# [Brief]
When you find the line with "listwach maskujących lub" among the records below, reproduce it and each line after it exactly, ending with the line with "Jo Malone – Midnight Musk & Amber".

── Listed records

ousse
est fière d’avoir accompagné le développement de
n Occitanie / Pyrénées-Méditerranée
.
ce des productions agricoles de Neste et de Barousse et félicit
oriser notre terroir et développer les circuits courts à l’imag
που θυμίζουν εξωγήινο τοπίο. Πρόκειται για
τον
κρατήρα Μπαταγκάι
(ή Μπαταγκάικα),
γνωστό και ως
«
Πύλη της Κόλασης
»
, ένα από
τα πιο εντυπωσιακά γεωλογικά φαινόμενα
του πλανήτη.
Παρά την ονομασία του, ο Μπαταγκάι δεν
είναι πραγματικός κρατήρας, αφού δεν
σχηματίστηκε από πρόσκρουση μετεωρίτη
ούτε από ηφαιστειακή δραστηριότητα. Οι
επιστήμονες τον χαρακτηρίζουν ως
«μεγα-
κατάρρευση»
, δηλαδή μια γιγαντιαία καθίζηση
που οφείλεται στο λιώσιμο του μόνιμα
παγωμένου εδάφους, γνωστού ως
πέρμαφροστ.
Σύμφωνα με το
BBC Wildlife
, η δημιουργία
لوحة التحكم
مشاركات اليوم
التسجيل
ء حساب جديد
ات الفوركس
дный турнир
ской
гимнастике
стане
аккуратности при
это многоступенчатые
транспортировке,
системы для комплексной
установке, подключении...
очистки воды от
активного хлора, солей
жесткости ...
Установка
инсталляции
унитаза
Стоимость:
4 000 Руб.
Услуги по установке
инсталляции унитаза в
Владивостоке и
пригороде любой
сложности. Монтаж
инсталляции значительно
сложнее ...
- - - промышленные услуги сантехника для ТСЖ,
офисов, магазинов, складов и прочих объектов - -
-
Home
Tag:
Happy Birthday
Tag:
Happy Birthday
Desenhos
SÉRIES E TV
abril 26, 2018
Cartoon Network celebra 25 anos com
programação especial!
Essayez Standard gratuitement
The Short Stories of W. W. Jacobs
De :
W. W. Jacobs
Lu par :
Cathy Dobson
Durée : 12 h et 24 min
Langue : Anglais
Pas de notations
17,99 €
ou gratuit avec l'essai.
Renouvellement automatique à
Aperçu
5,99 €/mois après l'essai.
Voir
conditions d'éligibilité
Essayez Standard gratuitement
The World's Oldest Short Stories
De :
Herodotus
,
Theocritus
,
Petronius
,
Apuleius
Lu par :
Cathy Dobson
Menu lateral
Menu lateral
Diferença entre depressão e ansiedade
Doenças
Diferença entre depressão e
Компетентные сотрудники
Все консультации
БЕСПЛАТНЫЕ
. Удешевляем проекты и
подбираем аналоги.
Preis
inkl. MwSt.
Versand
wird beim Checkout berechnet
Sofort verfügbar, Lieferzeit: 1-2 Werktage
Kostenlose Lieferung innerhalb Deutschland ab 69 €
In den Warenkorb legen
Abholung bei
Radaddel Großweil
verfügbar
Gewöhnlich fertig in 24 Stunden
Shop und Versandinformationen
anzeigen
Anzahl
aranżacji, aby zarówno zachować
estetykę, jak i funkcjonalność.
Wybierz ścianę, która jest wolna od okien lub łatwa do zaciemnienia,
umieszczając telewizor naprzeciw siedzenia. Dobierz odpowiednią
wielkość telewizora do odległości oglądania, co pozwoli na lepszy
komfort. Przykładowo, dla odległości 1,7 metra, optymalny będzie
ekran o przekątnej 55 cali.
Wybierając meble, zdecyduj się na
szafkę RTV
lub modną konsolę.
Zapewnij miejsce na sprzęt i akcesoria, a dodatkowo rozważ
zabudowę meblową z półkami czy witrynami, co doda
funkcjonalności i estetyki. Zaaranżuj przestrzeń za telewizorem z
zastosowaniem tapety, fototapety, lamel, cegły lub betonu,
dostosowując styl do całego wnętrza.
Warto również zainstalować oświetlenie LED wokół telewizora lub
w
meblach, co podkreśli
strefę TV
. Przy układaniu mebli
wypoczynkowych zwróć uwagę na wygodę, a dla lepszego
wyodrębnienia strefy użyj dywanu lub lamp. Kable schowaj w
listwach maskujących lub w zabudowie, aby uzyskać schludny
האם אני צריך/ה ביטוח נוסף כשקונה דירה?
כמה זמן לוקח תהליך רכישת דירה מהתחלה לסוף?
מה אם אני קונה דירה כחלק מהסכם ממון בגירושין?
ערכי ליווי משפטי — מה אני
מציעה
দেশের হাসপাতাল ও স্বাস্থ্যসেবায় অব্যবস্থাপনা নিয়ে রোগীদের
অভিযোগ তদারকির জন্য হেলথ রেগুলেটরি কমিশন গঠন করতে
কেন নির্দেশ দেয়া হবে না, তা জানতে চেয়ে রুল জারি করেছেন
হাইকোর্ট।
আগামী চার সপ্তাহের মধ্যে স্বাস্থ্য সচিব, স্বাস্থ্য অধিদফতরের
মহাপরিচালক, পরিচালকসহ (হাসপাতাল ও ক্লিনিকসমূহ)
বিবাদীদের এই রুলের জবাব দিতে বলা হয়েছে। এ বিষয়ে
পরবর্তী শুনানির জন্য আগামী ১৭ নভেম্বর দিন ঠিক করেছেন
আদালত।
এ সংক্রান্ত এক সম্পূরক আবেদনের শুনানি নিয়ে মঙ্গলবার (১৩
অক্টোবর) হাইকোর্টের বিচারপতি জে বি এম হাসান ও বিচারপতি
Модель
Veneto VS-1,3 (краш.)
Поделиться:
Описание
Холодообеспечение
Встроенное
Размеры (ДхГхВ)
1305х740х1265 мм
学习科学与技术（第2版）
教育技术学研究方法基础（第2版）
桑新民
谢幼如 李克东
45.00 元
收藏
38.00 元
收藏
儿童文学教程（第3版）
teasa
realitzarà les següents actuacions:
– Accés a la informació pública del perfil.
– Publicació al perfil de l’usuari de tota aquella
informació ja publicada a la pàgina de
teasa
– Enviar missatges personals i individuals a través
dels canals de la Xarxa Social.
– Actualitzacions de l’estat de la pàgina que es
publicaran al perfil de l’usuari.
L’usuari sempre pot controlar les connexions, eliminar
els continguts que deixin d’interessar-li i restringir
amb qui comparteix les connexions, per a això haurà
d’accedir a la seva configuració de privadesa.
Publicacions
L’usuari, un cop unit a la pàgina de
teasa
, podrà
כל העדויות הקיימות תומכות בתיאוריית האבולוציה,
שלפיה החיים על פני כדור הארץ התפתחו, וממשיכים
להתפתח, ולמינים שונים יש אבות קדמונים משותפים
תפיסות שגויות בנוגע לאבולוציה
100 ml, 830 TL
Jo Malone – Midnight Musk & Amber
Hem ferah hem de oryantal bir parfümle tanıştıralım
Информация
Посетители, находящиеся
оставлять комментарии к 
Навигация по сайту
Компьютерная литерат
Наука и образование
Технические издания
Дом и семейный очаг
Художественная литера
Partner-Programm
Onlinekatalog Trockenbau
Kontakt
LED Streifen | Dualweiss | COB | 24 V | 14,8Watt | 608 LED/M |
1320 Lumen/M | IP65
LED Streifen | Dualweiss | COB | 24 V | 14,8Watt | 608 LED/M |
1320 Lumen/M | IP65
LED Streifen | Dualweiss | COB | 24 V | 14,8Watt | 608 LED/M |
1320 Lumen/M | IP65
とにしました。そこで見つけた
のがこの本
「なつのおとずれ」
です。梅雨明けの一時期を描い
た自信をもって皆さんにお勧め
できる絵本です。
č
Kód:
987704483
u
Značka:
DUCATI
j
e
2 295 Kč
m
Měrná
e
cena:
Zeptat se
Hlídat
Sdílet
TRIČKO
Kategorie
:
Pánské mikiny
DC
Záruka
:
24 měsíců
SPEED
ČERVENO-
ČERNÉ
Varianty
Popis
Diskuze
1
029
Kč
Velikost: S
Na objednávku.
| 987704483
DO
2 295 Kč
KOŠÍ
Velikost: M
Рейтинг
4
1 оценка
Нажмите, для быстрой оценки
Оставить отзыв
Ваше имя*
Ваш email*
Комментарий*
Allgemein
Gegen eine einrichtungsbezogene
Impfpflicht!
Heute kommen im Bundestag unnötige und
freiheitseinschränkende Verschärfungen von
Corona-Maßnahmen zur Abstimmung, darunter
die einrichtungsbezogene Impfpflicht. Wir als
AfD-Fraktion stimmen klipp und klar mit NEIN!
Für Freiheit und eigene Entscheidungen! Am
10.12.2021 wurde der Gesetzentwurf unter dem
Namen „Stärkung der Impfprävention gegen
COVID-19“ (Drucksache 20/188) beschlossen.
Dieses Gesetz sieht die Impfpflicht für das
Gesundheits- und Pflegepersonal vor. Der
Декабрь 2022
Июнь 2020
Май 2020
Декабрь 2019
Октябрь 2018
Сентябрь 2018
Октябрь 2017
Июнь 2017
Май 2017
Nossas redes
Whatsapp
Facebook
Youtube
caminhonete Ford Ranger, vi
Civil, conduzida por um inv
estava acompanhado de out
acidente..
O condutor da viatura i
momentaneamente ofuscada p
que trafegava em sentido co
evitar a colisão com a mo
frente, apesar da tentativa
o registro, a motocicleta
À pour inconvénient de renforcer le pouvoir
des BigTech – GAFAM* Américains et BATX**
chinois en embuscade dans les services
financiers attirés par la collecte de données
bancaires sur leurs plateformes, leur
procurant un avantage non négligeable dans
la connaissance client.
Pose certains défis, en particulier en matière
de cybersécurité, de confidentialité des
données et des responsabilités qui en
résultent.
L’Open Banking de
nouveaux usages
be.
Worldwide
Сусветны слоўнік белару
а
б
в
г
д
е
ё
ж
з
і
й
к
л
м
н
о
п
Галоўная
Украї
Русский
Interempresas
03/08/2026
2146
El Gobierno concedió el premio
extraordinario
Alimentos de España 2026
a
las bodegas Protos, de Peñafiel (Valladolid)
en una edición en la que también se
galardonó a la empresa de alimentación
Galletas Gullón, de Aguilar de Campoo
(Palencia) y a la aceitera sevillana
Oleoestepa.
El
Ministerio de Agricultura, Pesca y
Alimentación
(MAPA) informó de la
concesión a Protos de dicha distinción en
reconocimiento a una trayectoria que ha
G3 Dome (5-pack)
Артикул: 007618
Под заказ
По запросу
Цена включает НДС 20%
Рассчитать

────

# [Answer to this problem]
listwach maskujących lub w zabudowie, aby uzyskać schludny
האם אני צריך/ה ביטוח נוסף כשקונה דירה?
כמה זמן לוקח תהליך רכישת דירה מהתחלה לסוף?
מה אם אני קונה דירה כחלק מהסכם ממון בגירושין?
ערכי ליווי משפטי — מה אני
מציעה
দেশের হাসপাতাল ও স্বাস্থ্যসেবায় অব্যবস্থাপনা নিয়ে রোগীদের
অভিযোগ তদারকির জন্য হেলথ রেগুলেটরি কমিশন গঠন করতে
কেন নির্দেশ দেয়া হবে না, তা জানতে চেয়ে রুল জারি করেছেন
হাইকোর্ট।
আগামী চার সপ্তাহের মধ্যে স্বাস্থ্য সচিব, স্বাস্থ্য অধিদফতরের
মহাপরিচালক, পরিচালকসহ (হাসপাতাল ও ক্লিনিকসমূহ)
বিবাদীদের এই রুলের জবাব দিতে বলা হয়েছে। এ বিষয়ে
পরবর্তী শুনানির জন্য আগামী ১৭ নভেম্বর দিন ঠিক করেছেন
আদালত।
এ সংক্রান্ত এক সম্পূরক আবেদনের শুনানি নিয়ে মঙ্গলবার (১৩
অক্টোবর) হাইকোর্টের বিচারপতি জে বি এম হাসান ও বিচারপতি
Модель
Veneto VS-1,3 (краш.)
Поделиться:
Описание
Холодообеспечение
Встроенное
Размеры (ДхГхВ)
1305х740х1265 мм
学习科学与技术（第2版）
教育技术学研究方法基础（第2版）
桑新民
谢幼如 李克东
45.00 元
收藏
38.00 元
收藏
儿童文学教程（第3版）
teasa
realitzarà les següents actuacions:
– Accés a la informació pública del perfil.
– Publicació al perfil de l’usuari de tota aquella
informació ja publicada a la pàgina de
teasa
– Enviar missatges personals i individuals a través
dels canals de la Xarxa Social.
– Actualitzacions de l’estat de la pàgina que es
publicaran al perfil de l’usuari.
L’usuari sempre pot controlar les connexions, eliminar
els continguts que deixin d’interessar-li i restringir
amb qui comparteix les connexions, per a això haurà
d’accedir a la seva configuració de privadesa.
Publicacions
L’usuari, un cop unit a la pàgina de
teasa
, podrà
כל העדויות הקיימות תומכות בתיאוריית האבולוציה,
שלפיה החיים על פני כדור הארץ התפתחו, וממשיכים
להתפתח, ולמינים שונים יש אבות קדמונים משותפים
תפיסות שגויות בנוגע לאבולוציה
100 ml, 830 TL
Jo Malone – Midnight Musk & Amber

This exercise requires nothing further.